GM mengutip kalimat W.H Auden, “we must love one another, or die.” Ya, kalau semuanya membenci, maka matilah peradaban dunia. Kasih adalah fondasi dunia yang diletakkan oleh para nabi dan rasul. Akankah manusia merusaknya dengan kebencian atas dasar prinsip yang diyakini oleh para nabi dan rasul?

Saya setuju dengan salah satu cuitan dalam epigram GM, “saya belum siap menerima pendapat bahwa semua diatur Tuhan. Sebab, jika begitu, kita akan terima kezaliman dan aniaya di dunia.”

Jika Tuhan telah merancang apa pun dalam dunia ini, maka segala tindakan anti kemanusiaan yang mengatasnamakan agama adalah atas izin Tuhan! Ini yang membuat saya tidak mengerti. Tuhan seharusnya tidak disamakan dengan agama.

Hanya ada satu cara menawarkan racun kejahatan dan kebencian dalam hati manusia: KASIH. Esensi dari kasih adalah membalas kejahatan dengan kebaikan.

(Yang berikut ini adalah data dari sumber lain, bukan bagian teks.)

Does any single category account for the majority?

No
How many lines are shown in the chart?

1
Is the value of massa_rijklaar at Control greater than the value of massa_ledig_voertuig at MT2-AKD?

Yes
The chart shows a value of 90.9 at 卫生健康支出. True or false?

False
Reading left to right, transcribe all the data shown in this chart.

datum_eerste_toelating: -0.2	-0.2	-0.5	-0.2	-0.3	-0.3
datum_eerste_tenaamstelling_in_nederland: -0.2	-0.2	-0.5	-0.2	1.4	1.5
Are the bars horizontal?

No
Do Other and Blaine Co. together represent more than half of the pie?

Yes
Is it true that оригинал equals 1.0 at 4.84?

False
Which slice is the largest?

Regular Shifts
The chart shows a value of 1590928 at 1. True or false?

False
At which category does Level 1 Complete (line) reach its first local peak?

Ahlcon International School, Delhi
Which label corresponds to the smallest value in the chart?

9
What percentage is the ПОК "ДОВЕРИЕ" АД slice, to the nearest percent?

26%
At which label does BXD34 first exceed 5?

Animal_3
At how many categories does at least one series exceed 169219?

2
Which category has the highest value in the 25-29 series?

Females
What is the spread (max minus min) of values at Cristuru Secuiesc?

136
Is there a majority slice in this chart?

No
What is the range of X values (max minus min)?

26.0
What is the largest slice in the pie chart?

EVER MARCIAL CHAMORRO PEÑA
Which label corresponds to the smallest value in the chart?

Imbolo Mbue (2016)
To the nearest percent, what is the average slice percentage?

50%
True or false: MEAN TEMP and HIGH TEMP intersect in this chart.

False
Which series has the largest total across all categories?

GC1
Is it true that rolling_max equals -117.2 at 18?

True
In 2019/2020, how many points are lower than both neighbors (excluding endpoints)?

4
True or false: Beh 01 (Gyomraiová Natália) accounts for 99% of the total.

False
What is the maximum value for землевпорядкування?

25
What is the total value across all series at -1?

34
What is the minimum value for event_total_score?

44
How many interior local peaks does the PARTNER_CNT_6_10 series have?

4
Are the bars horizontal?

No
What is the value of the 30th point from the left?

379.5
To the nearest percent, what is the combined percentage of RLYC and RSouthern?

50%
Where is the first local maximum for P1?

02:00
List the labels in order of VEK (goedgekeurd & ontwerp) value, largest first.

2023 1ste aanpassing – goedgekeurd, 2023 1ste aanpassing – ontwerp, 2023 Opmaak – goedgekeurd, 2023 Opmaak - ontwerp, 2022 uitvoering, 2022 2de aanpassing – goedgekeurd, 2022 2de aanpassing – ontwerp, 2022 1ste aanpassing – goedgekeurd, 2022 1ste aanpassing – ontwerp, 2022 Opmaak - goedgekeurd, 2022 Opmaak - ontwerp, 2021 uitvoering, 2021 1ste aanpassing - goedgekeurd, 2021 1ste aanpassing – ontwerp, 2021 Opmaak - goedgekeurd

Marilah membuka diri dengan mengampuni dan memaafkan. Tidak ada kebenaran mutlak. Kita harus mengakui bahwa kita bukanlah yang maha tahu dan maha benar! “Ajaran yang menganjurkan amal baik akan beruah ketika yang “baik” itu hanyalah untuk kalangan sendiri,” tulis GM.

Ia menambahkan, “agama dan ideologi selalu punya apologi: mereka yang memaafkan apa saja, bahkan yang terburuk, dalam keyakinan dan umat mereka.” Semoga krisis Rohingya mampu mengetuk para pengambil kebijakan untuk mencapai kebijakan yang mengedepankan kemanusiaan daripada aturan hukum yang kaku.

Jika Rohingya memang berstatus tak memiliki kewarganegaraan, bukan berarti mereka harus dibantai atau dihilangkan. Di manakah agama? Ataukah kebencian adalah agama baru yang membutakan kemanusiaan?

Kalau agama adalah kebenaran, janganlah menyalahartikan iman. Karena kebenaran yang disalahartikan dan iman yang disalahtafsirkan akan mudah digiring kepada fanatisme dan radikalisme. Iman yang berakar itu penting, tapi kebutaan rohani justru meracuni akar yang bagus itu.